Spicejet Q3 net profit plunges 77%
MUMBAI: Budget carrier Spicejet on Monday reported a massive 77% fall in its net profit at ₹55 crore owing to higher aviation fuel cost and rupee depreciation.
The Gurugram-based airline had posted a net profit of ₹240 crore in the year-ago period, a company statement said.
Total income stood at ₹2,530.8 crore for the quarter as against ₹2,096.1 crore in third quarter FY18, it said.
A strong 8% increase in passenger yields helped the airline partially offset record high cost due to 34% increase in crude oil prices and 11% depreciation in rupee.
“Despite the huge cost escalation in ATF (aviation turbine fuel) and exchange rate, Spicejet has done remarkably well thanks to our superior revenue performance, tight control on other costs. With a strong improvement in the macro cost environment and the increasing induction of the fuel efficient MAX aircraft, the outlook looks stronger than it has over the past year,” Spicejet chairman Ajay Singh said.spiceJet continues to pursue ambitious growth plans as it introduces new maiden flights, lead the regional connectivity scheme UDAN initiative of the government, add new aircrafts and explore newer growth avenues, while keeping our costs under check, he said.

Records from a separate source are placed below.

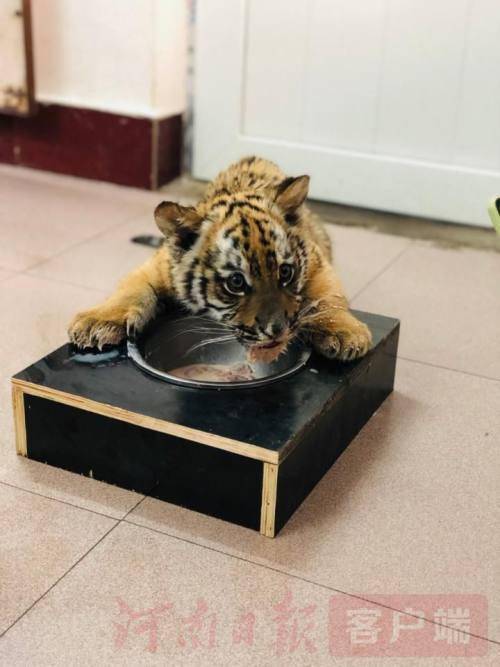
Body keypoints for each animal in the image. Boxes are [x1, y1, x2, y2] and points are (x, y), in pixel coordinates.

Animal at [68, 156, 372, 363]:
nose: (277, 330)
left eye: (286, 273)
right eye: (236, 283)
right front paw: (98, 322)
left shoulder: (318, 263)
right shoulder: (157, 267)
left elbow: (329, 297)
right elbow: (129, 291)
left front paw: (343, 333)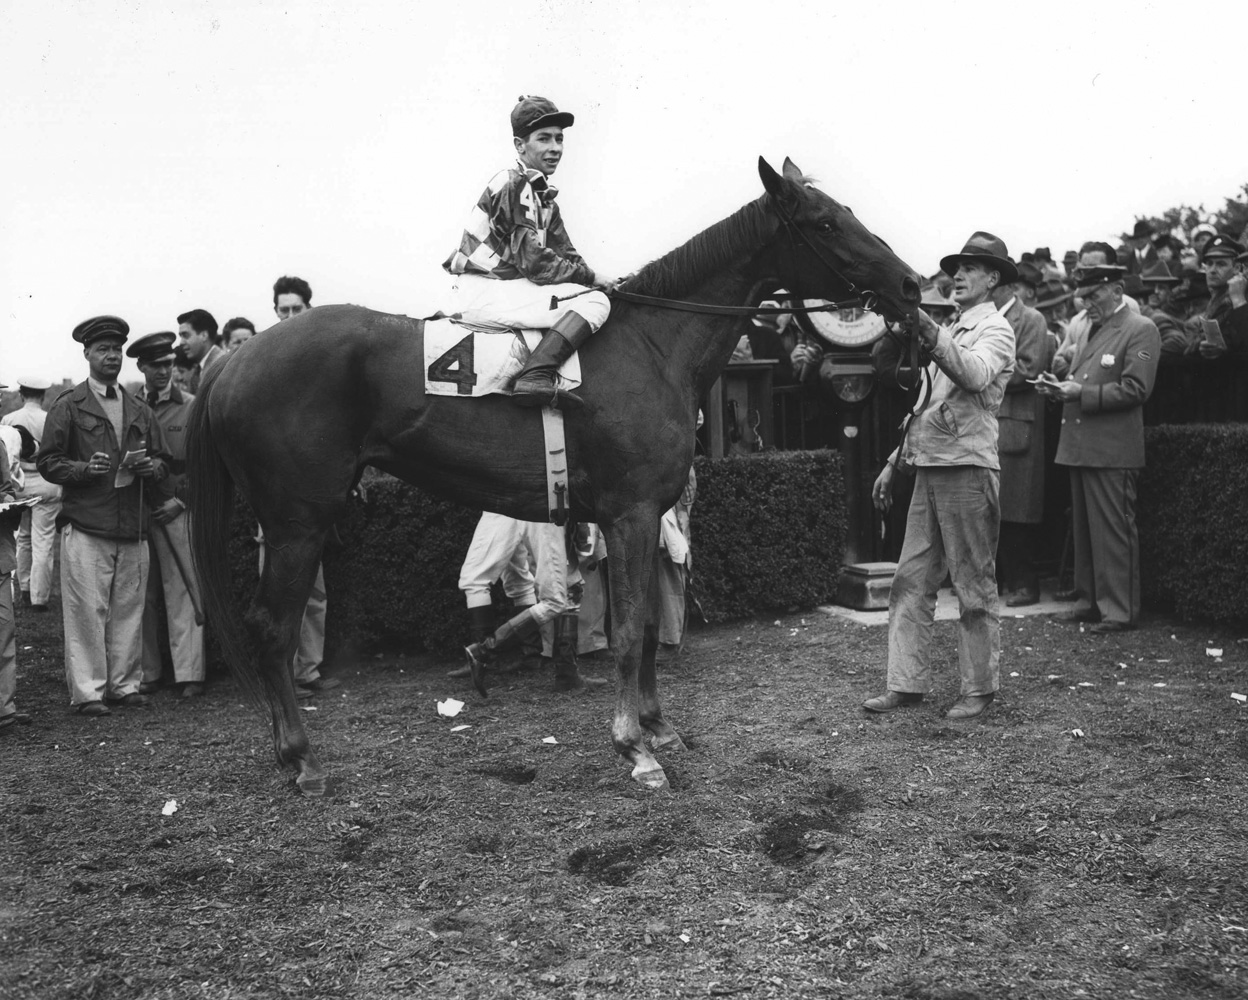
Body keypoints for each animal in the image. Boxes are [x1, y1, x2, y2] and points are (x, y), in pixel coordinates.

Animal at [189, 156, 923, 794]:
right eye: (824, 222)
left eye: (845, 211)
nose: (911, 285)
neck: (653, 346)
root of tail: (232, 361)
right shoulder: (630, 514)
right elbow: (627, 632)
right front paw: (635, 747)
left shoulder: (639, 517)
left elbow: (647, 627)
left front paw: (658, 727)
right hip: (297, 521)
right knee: (271, 628)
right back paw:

“With sector headwinds having subsided, we are bullish on our future prospects and will continue to invest aggressively in creating capacity in line with our forecasts,” Singh added. “The new generation 737 MAX aircraft with its cost efficiencies and increased revenue opportunities (due to superior payload performance) will become a substantial portion of our Boeing fleet further improving our margins. The increased seating capacity on the Bombardier Q400s will also result in improved margins,” he said. The airline said that its average fares were up 25% over the July-september quarter of the current fiscal while it the passenger load factor stood at 91.6% during the reporting quarter.